According to market research firm The NPD Group, women's U.S. jeans sales fell 4.9 percent to $7.41 billion for the 12 months through March, compared with sales of $7.79 billion for the same period a year ago. The explanation for the decline may be simple — consumers' closets are already overflowing with denim.

According to surveys conducted by Cotton Incorporated, U.S. consumers own more denim garments than anyone else in the world. U.S. consumers own on average nine pairs of jeans.

Eric Beder, senior vice president and analyst at Brean Murray, Carret & Co., which covers several premium denim players, said in addition to consumers sitting on their own denim cachet, the industry is also faltering in its mission to deliver new and excitement-generating styles.
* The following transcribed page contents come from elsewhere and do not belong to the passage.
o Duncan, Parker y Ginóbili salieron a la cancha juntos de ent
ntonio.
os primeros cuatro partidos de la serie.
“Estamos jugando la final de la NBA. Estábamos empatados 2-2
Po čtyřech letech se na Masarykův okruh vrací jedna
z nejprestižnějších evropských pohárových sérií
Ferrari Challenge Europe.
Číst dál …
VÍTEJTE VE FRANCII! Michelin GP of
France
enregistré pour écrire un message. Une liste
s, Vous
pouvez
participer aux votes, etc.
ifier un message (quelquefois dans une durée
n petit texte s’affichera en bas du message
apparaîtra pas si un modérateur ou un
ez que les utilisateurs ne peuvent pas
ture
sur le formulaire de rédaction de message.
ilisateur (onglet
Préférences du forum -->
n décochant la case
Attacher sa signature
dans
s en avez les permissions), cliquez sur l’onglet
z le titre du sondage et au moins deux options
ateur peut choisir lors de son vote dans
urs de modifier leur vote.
Then again, there's been an exhaustive progression in styles from low-rise to boot-cut, to torn, to heavily washed or embroidered. Last year, the shift went to dark washes and skinny or straight legs, which Beder believes might have given consumers cause to shift their attention elsewhere.

"The whole straight-leg, dark-denim campaign was exclusionary because a lot of people can't wear that," said Beder. "The dark denim trend also lasted too long. We don't really have a next. It's more of what we had before."
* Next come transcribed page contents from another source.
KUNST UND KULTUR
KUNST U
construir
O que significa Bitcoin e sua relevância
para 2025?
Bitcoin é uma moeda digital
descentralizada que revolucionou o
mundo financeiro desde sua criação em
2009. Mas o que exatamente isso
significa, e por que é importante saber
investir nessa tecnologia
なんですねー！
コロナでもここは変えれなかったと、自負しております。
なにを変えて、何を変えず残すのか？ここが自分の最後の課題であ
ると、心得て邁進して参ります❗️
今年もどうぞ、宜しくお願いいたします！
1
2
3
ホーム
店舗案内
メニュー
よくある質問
NPD's figures speak to this trend among several key demographics. Women's jeans sales among 25- to 34-year-olds fell a sizeable 15.3 percent to $1.09 billion for the 12 months through March. Sales for women between the ages of 18 and 24 also fell 6.3 percent to $1.47 billion. The most significant growth is coming in the 55- to 64-year-old age group, with sales rising 15.2 percent to $592.5 million.